Die deutsche Medaillenhoffnung für den Extremsport heißt Lisa Zimmermann (Video ansehen). Die Schülerin gilt weltweit als Favoritin. Am Start erscheint die 17-Jährige im Rennanzug mit Rückenprotektoren, Brille und Kopfschutz. Leicht, schnell und extrem belastbar muss das Material sein. Kunststoff ist deshalb die erste Wahl.

Der Helm zum Beispiel: „Eine verbesserte Belüftung und geringeres Gewicht sind für mich definitiv die Meilensteine in der technischen Entwicklung“, urteilt Snowboard-Profi Christophe Schmidt, der schon bei den Olympischen Spielen 2006 und 2010 dabei war. Die schlagfeste Außenschale der Profi-Helme ist meist aus dem sehr leichten Werkstoff Karbon. Innen steckt EPS-Hartschaum: Beim Sturz verformt sich das Material und kompensiert so die Aufschlagkräfte.

Oder die Skier: Erste Modelle aus Buchen-, Ahorn- oder Fichtenlatten wichen bald elastischeren Brettern aus verleimten Hölzern. Doch der Kleber war nicht wasserfest, die Beschichtung löste sich ab. Von Hand musste man die Skier immer wieder imprägnieren und mit Wachs versiegeln. Es folgten Versionen aus Metall und Aluminium, in den 1950er-Jahren erstmals mit Belägen aus thermoplastischem Kunststoff.

602 Goldmedaillen in 50 Jahren durch Entwicklungen von Forschern

1962 holte der Österreicher Karl Schranz bei den Alpinen Weltmeisterschaften im französischen Chamonix mit seinen Fiberglas-Skiern gleich zwei Weltmeistertitel. Heute sind Alpin-Ski schichtweise aus verschiedenen Kunststoffen aufgebaut. Das i-Tüpfelchen sind Flüssigwachse mit Fluorsilikonen: Sie gleichen den Schnee aus, je nachdem ob er flockig, verharscht oder grobkörnig ist.

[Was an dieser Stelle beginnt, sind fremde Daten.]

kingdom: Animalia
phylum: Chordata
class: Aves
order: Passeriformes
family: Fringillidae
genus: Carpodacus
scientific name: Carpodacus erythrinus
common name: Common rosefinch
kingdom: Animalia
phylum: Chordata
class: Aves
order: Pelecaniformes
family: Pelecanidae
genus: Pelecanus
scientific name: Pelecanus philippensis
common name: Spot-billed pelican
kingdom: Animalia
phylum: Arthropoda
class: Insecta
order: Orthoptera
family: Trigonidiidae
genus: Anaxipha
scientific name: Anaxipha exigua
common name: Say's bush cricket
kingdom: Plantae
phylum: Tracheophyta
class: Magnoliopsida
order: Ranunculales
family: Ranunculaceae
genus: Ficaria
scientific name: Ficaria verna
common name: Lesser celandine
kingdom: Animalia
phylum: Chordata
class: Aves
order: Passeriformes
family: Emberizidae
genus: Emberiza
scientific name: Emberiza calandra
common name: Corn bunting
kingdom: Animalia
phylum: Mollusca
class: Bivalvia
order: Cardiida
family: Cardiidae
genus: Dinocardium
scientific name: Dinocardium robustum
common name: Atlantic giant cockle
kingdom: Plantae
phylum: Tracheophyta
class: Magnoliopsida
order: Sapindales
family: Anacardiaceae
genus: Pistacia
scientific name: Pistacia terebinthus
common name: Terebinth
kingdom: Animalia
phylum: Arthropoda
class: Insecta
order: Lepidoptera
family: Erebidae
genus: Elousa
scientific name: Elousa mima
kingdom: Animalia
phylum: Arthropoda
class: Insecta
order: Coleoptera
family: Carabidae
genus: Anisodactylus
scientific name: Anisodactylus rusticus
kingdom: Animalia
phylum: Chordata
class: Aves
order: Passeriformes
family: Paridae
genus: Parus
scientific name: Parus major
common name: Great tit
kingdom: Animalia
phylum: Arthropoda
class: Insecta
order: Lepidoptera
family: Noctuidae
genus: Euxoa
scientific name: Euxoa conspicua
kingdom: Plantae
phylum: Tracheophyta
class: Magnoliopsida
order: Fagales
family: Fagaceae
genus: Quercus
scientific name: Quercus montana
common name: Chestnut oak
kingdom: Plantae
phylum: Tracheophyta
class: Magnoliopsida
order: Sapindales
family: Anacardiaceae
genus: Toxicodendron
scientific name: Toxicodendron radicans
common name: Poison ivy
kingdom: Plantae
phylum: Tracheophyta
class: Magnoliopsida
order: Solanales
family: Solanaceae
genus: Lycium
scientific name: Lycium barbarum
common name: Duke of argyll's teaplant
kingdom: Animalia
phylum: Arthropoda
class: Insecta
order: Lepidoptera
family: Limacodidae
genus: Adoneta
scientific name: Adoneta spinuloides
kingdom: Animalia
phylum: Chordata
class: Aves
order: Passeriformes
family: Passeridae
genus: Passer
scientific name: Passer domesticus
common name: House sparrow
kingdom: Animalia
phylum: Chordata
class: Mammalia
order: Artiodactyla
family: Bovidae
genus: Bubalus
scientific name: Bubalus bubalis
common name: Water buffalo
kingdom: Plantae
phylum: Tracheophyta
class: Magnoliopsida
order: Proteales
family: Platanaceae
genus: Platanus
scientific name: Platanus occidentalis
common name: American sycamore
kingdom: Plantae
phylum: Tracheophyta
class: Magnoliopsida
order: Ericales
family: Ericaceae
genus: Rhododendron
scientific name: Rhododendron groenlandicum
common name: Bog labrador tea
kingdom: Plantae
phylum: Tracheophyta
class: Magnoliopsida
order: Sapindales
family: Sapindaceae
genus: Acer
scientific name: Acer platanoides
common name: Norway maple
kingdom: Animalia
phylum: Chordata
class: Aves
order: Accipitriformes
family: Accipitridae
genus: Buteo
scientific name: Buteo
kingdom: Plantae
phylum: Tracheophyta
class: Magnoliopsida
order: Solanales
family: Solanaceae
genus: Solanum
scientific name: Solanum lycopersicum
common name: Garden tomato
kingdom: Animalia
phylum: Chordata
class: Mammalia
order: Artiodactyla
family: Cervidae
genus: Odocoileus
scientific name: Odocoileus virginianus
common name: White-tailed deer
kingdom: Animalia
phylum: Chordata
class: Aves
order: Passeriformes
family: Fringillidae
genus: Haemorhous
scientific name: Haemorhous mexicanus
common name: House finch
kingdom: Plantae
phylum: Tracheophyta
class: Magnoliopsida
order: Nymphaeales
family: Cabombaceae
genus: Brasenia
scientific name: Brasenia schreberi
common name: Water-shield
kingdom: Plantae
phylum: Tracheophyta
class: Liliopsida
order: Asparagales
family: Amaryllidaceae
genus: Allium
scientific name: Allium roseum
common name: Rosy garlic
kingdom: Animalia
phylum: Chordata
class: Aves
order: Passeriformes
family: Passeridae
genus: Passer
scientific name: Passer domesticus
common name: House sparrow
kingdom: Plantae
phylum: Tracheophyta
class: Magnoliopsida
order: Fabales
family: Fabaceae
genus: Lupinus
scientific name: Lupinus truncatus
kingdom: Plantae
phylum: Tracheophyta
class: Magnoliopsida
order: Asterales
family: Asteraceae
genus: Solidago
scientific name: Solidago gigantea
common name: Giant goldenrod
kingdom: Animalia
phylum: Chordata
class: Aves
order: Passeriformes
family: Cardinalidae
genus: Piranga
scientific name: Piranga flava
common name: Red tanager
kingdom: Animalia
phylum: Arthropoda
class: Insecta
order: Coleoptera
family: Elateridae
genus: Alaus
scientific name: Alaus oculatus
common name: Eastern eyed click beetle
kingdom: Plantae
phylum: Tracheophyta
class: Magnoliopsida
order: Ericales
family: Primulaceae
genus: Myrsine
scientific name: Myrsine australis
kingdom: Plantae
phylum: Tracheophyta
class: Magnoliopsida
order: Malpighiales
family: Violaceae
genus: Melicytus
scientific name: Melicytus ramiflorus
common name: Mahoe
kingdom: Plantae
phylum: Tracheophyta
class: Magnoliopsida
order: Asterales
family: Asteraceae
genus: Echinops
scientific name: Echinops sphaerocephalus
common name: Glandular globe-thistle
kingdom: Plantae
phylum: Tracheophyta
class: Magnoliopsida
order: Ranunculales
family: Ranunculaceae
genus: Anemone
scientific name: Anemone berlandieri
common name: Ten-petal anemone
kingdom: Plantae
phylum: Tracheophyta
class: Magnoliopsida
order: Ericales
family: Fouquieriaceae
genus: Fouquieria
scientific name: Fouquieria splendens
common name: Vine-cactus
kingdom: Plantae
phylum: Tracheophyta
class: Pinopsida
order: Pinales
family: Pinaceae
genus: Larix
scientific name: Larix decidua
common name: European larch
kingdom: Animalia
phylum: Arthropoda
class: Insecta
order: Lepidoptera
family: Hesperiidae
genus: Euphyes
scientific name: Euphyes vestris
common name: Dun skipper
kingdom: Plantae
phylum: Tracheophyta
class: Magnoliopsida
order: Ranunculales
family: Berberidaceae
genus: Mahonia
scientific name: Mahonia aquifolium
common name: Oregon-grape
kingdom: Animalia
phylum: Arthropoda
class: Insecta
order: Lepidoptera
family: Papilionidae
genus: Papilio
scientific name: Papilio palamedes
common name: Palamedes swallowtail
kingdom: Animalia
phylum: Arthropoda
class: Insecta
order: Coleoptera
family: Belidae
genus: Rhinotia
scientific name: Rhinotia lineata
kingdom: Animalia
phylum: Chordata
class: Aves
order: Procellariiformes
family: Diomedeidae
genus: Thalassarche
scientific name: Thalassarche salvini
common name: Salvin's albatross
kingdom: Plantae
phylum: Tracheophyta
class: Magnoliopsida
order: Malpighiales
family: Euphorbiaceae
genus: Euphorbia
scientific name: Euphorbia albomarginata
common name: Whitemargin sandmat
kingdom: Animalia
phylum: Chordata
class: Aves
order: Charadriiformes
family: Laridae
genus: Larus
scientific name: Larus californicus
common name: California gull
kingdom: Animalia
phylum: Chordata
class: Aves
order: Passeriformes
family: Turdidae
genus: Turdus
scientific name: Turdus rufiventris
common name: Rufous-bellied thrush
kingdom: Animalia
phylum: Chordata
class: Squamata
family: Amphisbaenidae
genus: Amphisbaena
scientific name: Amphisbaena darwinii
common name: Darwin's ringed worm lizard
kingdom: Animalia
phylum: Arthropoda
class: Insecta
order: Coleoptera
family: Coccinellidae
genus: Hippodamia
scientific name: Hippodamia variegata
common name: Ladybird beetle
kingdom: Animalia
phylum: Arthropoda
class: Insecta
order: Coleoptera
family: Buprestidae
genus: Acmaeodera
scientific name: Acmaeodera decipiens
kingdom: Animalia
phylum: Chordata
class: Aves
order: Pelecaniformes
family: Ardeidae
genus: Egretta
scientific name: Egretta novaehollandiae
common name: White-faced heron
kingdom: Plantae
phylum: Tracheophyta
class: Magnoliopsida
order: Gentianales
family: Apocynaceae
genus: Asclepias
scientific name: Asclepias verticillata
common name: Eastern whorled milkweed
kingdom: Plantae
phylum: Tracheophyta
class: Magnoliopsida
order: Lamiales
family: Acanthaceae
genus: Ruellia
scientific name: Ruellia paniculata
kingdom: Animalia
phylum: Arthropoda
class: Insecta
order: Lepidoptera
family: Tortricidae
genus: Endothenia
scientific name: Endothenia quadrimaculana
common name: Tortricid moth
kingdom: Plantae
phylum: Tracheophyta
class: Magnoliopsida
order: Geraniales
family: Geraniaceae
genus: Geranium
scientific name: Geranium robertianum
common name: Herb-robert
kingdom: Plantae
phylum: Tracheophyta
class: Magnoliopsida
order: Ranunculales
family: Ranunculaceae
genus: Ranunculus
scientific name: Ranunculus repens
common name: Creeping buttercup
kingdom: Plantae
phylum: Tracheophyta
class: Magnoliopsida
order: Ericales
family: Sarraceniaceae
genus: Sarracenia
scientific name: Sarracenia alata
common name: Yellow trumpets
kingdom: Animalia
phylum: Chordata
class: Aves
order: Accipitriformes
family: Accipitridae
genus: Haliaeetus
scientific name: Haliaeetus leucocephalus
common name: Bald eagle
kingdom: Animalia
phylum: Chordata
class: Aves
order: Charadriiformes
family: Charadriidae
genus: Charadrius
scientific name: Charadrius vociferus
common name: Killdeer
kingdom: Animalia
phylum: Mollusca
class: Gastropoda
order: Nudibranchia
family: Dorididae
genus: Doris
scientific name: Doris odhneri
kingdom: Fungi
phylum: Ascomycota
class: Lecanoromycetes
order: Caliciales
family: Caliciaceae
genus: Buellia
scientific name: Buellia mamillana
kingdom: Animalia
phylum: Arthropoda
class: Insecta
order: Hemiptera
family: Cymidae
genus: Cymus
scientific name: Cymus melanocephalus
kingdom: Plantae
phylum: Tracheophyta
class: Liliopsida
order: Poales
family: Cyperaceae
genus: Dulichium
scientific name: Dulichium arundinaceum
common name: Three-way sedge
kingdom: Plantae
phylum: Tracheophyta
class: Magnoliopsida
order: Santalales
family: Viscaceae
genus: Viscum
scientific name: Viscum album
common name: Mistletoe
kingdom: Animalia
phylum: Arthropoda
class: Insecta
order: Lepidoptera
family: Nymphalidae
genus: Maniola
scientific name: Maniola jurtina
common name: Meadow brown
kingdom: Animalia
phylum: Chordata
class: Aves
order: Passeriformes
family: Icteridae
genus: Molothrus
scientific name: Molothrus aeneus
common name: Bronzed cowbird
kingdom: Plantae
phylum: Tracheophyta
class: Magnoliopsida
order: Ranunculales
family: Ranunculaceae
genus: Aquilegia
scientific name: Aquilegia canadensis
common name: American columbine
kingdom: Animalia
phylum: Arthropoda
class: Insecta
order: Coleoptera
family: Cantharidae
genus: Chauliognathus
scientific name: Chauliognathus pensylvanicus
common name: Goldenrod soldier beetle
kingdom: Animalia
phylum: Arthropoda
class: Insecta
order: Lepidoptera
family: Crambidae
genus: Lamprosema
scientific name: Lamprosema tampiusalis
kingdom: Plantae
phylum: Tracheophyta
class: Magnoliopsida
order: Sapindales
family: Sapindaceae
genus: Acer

Viele Technologien stammen aus dem Berliner Institut für Forschung und Entwicklung von Sportgeräten (FES). Die staatlich geförderte Einrichtung beschäftigt 70 Mitarbeiter, darunter viele Werkstoff- und Kunststofftechniker. „Im Kern befassen wir uns mit dem Zusammenwirken von Mensch und Material“, so Direktor Harald Schaale. „Wir fragen uns: Wo verschwindet menschliche Kraft? Und untersuchen die Energiebilanz, um diese zu verbessern.“

Die Erfolgsbilanz des Engagements kann sich sehen lassen: 602 Goldmedaillen bei Olympia und Weltmeisterschaften in 50 Jahren Institutsgeschichte.